# Petrol Catalytic converter VS Diesel Catalytic converter



## ayosavv (Apr 22, 2018)

In India , There are two types of Catalytic converter or Ceramic of cat converter available in the market 

1. Petrol Catalytic Converter 

2. Diesel Catalytic Converter 

The Price of Both the Catalytic converter varies from each other.So would request to please explain the difference between both type of catalytic converter 

Is there any difference in PGM Content based on Petrol Cat or Diesel Cat .?

Regards,
Mehul


----------



## jimdoc (Apr 23, 2018)

https://en.wikipedia.org/wiki/Catalytic_converter


----------



## cuchugold (Apr 24, 2018)

Theft
Because of the external location and the use of valuable precious metals including platinum, palladium, rhodium, and gold, catalytic converters are a target for thieves. The problem is especially common among late-model trucks and SUVs, because of their high ground clearance and easily removed bolt-on catalytic converters. Welded-on converters are also at risk of theft, as they can be easily cut off.[36][37][38] The tools with which thieves quickly remove a catalytic converter, such as a portable reciprocating saw, can often damage other components of the car, such as wiring or fuel lines, and thereby can have dangerous consequences.

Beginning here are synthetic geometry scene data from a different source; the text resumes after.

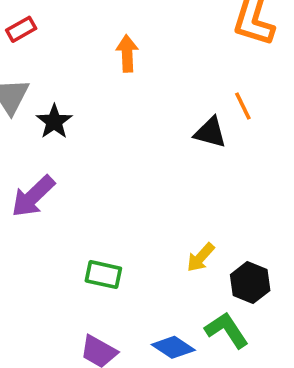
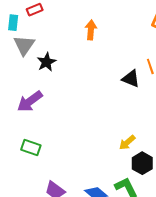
yellow arrow: (201, 257) -> (127, 143), moved
green rectangle: (103, 275) -> (31, 147), moved

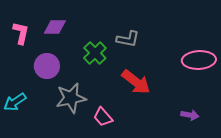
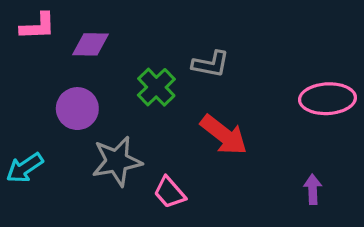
pink L-shape: (21, 33) -> (38, 26), moved, turned 75
purple arrow: (190, 115) -> (313, 189), turned -102

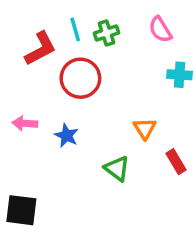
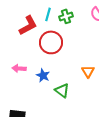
cyan line: (75, 30) -> (48, 14), turned 32
green triangle: (117, 169) -> (62, 90), moved

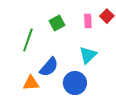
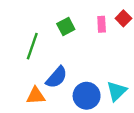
cyan triangle: (88, 55) -> (117, 91), moved

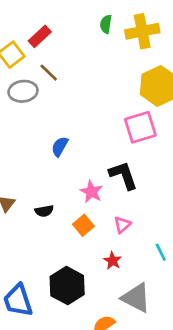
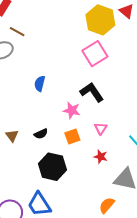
orange square: (83, 225) -> (72, 136), turned 35
black hexagon: (67, 286) -> (52, 167), moved

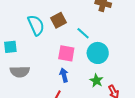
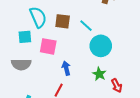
brown square: (58, 20) -> (63, 21), moved, turned 35
cyan square: (10, 47) -> (25, 37), moved
pink square: (66, 53) -> (48, 46), moved

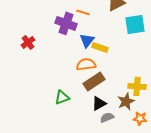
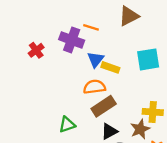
cyan square: (135, 24) -> (148, 59), moved
red cross: (28, 42) -> (36, 50), moved

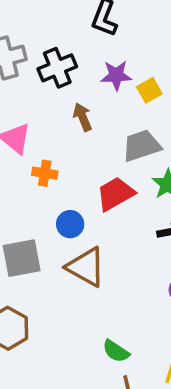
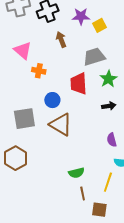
red trapezoid: (115, 194) -> (79, 84), turned -65
green semicircle: (116, 351) -> (76, 173), turned -49

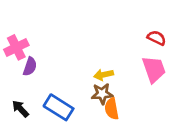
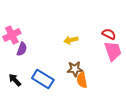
red semicircle: (157, 38) -> (109, 34), moved
yellow arrow: (104, 75) -> (71, 40), moved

Rises in metal costs in the U.S. during recent years have led to a large increase in converter theft.[39] A catalytic converter can cost more than $1,000 to replace.[40]


----------



## Yggdrasil (Apr 24, 2018)

I read that too. 
But I haven't found any reference about where that gold is supposed to have been used.
Maybe some brazing somewhere?
Or does gold have a function in the cathalytic processes, maybe together with one or more of the PGMs?
Anyone here with more knowledge about this?
Edit for spelling


----------



## nickvc (Apr 24, 2018)

I’m sorry can’t remember the name of the company but it was researching using gold when Pt and Rh were a lot more expensive than gold but the company failed once the gold price increased past that of both metals, I don’t think any were ever made commercially so don’t bother looking for gold in them.


----------